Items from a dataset
◇ ◇ ◇ ◇

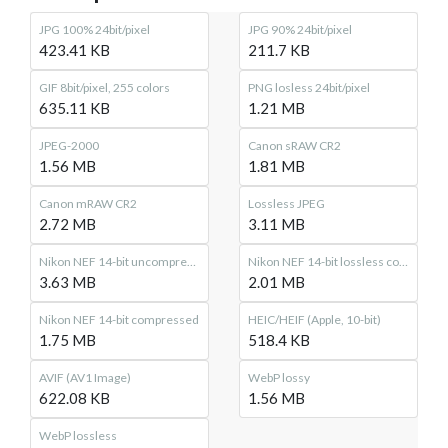
JPG 100% 24bit/pixel
JPG 90% 24bit/pixel
423.41 KB
211.7 KB
GIF 8bit/pixel, 255 colors
PNG losless 24bit/pixel
635.11 KB
1.21 MB
JPEG-2000
Canon sRAW CR2
1.56 MB
1.81 MB
Canon mRAW CR2
Lossless JPEG
2.72 MB
3.11 MB
Nikon NEF 14-bit uncompressed
Nikon NEF 14-bit lossless compressed
3.63 MB
2.01 MB
Nikon NEF 14-bit compressed
HEIC/HEIF (Apple, 10-bit)
1.75 MB
518.4 KB
AVIF (AV1 Image)
WebP lossy
622.08 KB
1.56 MB
WebP lossless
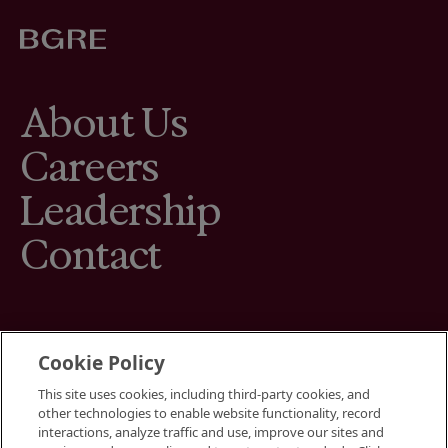
About Us
Careers
Leadership
Contact
Cookie Policy
This site uses cookies, including third-party cookies, and
Terms
other technologies to enable website functionality, record
Cookies Settings
interactions, analyze traffic and use, improve our sites and
Your Privacy Choices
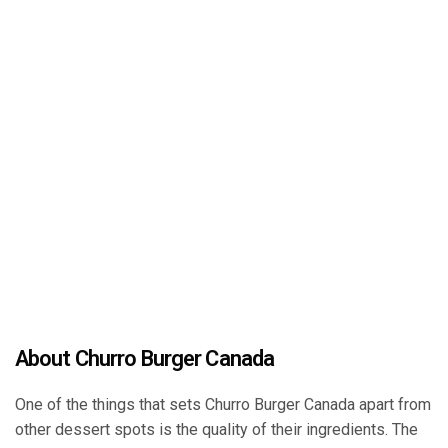
About Churro Burger Canada
One of the things that sets Churro Burger Canada apart from
other dessert spots is the quality of their ingredients. The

◇ ◇ ◇ ◇

▸ **TASK**
Write each line exactly as it appears, from the line that holds "JPG 90% 24bit/pixel" through the closing line of the data above, and leave every picture out.

▸ **SOLUTION BELOW**
JPG 90% 24bit/pixel
423.41 KB
211.7 KB
GIF 8bit/pixel, 255 colors
PNG losless 24bit/pixel
635.11 KB
1.21 MB
JPEG-2000
Canon sRAW CR2
1.56 MB
1.81 MB
Canon mRAW CR2
Lossless JPEG
2.72 MB
3.11 MB
Nikon NEF 14-bit uncompressed
Nikon NEF 14-bit lossless compressed
3.63 MB
2.01 MB
Nikon NEF 14-bit compressed
HEIC/HEIF (Apple, 10-bit)
1.75 MB
518.4 KB
AVIF (AV1 Image)
WebP lossy
622.08 KB
1.56 MB
WebP lossless
About Us
Careers
Leadership
Contact
Cookie Policy
This site uses cookies, including third-party cookies, and
Terms
other technologies to enable website functionality, record
Cookies Settings
interactions, analyze traffic and use, improve our sites and
Your Privacy Choices
About Churro Burger Canada
One of the things that sets Churro Burger Canada apart from
other dessert spots is the quality of their ingredients. The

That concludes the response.